Kabar Probolinggo

Polisi Probolinggo Tangkap Dua Pegiat Vespa Literasi Gara-gara Pajang Buku DN Aidit dan Bung Karno

Polisi Probolinggo menangkap dua anggota Komunitas Vespa Literasi gara-gara memajang buku-buku tentang DN Aidit dan Bung Karno.

Editor: yuli
web
BUKU LEGAL- Sukarno, Marxisme & Leninisme karya Peter Kasenda diterbitkan Komunitas Bambu pada 2017. Buku Aidit: Dua Wajah Dipa Nusantara diterbitkan Kepustakaan Populer Gramedia pada 2010 berdasarkan kumpulan reportase Majalah Tempo. 

SURYAMALANG.COM, PROBOLINGGO - Polisi Probolinggo menangkap dua anggota Komunitas Vespa Literasi: MB (24) warga Desa Jati Urip Kecamatan Krejengan; dan Saiful Anwar (25) warga Desa Bago Kecamatan Besuk, Kabupaten Probolinggo.

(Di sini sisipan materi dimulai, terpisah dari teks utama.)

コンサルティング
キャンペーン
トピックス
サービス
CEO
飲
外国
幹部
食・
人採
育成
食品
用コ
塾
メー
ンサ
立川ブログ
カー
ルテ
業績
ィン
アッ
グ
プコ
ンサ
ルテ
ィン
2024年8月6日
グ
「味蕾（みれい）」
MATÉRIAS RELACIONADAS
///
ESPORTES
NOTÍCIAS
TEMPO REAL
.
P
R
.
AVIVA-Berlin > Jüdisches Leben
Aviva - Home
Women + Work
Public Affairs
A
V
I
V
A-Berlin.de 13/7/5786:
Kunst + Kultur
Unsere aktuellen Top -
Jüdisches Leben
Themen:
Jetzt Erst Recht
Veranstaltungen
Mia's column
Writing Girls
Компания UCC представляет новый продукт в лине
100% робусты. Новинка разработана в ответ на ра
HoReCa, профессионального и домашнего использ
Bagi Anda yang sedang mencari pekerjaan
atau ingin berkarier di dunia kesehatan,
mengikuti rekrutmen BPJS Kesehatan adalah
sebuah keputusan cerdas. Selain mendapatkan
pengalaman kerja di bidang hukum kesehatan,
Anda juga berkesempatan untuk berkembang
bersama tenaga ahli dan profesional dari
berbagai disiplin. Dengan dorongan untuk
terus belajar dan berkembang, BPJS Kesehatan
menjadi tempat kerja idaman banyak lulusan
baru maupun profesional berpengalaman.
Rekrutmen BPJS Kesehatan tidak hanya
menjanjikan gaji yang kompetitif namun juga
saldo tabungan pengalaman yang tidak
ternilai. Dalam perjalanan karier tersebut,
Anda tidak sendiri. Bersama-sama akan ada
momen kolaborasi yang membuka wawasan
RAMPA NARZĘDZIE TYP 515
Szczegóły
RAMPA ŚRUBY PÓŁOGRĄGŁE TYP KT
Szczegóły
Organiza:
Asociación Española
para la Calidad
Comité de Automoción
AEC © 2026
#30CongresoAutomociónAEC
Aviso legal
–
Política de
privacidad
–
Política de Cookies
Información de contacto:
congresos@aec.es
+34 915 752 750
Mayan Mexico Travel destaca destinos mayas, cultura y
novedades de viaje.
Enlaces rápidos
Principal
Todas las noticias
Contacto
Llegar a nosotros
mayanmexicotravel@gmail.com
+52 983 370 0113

Mereka dituduh memajang buku-buku yang dianggap terlarang saat menggelar lapak baca gratis di Alun-alun Kraksaan, Kabupaten Probolinggo, Jawa Timur, Sabtu (27/7/2019).

Menurut Kapolsek Kraksaan, Kompol Joko Yuwono, Minggu (28/7/2019), buku-buku tersebut berisi tentang DN Aidit, tokoh Partai Komunis Indonesia (PKI).

Dua pegiat literasi diamankan polisi lantaran memajang buku-buku DN Aidit, Ketua CC PKI.
Dua pegiat literasi diamankan polisi lantaran memajang buku-buku DN Aidit, Ketua CC PKI. (Ist)

"Keempat eksemplar buku yang dinilai pro komunis itu diamankan. Selain buku, kedua penggiat literasi juga diamankan ke Mapolsek Kraksaan," kata Yuwono.

Yuwono merinci, buku-buku DN Aidit yang digelar pada lapak gratis itu antara lain berjudul Aidit: Dua Wajah Dipa Nusantara, Menempuh Djalan Rakjat, DN Aidit Sebuah Biografi Ringkas, dan buku Sukarno, Marxisme & Leninisme. 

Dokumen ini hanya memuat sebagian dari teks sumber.